Type out the data again, word for word and in full.
++++ MATERIAL SHOWN ++++
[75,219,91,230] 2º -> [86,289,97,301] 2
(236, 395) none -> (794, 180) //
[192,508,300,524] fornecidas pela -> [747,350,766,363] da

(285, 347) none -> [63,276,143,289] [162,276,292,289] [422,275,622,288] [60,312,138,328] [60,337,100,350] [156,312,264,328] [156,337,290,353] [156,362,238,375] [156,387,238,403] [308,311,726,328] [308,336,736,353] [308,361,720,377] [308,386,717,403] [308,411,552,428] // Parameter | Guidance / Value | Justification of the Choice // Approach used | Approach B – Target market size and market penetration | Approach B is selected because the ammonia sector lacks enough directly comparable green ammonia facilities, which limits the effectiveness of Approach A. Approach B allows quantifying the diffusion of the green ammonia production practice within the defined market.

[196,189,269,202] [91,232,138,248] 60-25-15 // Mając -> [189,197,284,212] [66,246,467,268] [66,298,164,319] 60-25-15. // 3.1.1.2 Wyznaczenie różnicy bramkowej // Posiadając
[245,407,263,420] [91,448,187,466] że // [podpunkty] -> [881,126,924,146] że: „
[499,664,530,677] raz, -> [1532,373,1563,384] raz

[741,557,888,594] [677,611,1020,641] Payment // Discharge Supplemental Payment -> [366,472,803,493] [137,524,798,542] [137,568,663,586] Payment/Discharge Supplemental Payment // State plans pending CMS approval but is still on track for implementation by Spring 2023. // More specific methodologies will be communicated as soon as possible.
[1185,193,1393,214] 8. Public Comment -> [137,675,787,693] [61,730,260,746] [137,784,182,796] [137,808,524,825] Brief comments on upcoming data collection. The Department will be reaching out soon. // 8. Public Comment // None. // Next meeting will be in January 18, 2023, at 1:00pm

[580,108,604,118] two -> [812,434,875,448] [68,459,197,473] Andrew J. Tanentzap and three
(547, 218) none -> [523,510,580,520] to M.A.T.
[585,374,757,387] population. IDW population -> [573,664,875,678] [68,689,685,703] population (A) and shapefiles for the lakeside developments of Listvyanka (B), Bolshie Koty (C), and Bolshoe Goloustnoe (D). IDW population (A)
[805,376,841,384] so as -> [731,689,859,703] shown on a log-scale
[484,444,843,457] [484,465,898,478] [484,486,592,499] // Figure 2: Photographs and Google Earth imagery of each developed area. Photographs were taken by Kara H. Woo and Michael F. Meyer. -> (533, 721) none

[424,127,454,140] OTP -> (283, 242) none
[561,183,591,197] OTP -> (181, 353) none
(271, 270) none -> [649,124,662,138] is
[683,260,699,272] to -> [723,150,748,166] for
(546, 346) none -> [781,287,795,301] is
++++
YOUR SOLUTION »
[75,219,91,230] 2º -> [86,289,97,301] 2
(236, 395) none -> (794, 180) //
[192,508,300,524] fornecidas pela -> [747,350,766,363] da

(285, 347) none -> [63,276,143,289] [162,276,292,289] [422,275,622,288] [60,312,138,328] [60,337,100,350] [156,312,264,328] [156,337,290,353] [156,362,238,375] [156,387,238,403] [308,311,726,328] [308,336,736,353] [308,361,720,377] [308,386,717,403] [308,411,552,428] // Parameter | Guidance / Value | Justification of the Choice // Approach used | Approach B – Target market size and market penetration | Approach B is selected because the ammonia sector lacks enough directly comparable green ammonia facilities, which limits the effectiveness of Approach A. Approach B allows quantifying the diffusion of the green ammonia production practice within the defined market.

[196,189,269,202] [91,232,138,248] 60-25-15 // Mając -> [189,197,284,212] [66,246,467,268] [66,298,164,319] 60-25-15. // 3.1.1.2 Wyznaczenie różnicy bramkowej // Posiadając
[245,407,263,420] [91,448,187,466] że // [podpunkty] -> [881,126,924,146] że: „
[499,664,530,677] raz, -> [1532,373,1563,384] raz

[741,557,888,594] [677,611,1020,641] Payment // Discharge Supplemental Payment -> [366,472,803,493] [137,524,798,542] [137,568,663,586] Payment/Discharge Supplemental Payment // State plans pending CMS approval but is still on track for implementation by Spring 2023. // More specific methodologies will be communicated as soon as possible.
[1185,193,1393,214] 8. Public Comment -> [137,675,787,693] [61,730,260,746] [137,784,182,796] [137,808,524,825] Brief comments on upcoming data collection. The Department will be reaching out soon. // 8. Public Comment // None. // Next meeting will be in January 18, 2023, at 1:00pm

[580,108,604,118] two -> [812,434,875,448] [68,459,197,473] Andrew J. Tanentzap and three
(547, 218) none -> [523,510,580,520] to M.A.T.
[585,374,757,387] population. IDW population -> [573,664,875,678] [68,689,685,703] population (A) and shapefiles for the lakeside developments of Listvyanka (B), Bolshie Koty (C), and Bolshoe Goloustnoe (D). IDW population (A)
[805,376,841,384] so as -> [731,689,859,703] shown on a log-scale
[484,444,843,457] [484,465,898,478] [484,486,592,499] // Figure 2: Photographs and Google Earth imagery of each developed area. Photographs were taken by Kara H. Woo and Michael F. Meyer. -> (533, 721) none

[424,127,454,140] OTP -> (283, 242) none
[561,183,591,197] OTP -> (181, 353) none
(271, 270) none -> [649,124,662,138] is
[683,260,699,272] to -> [723,150,748,166] for
(546, 346) none -> [781,287,795,301] is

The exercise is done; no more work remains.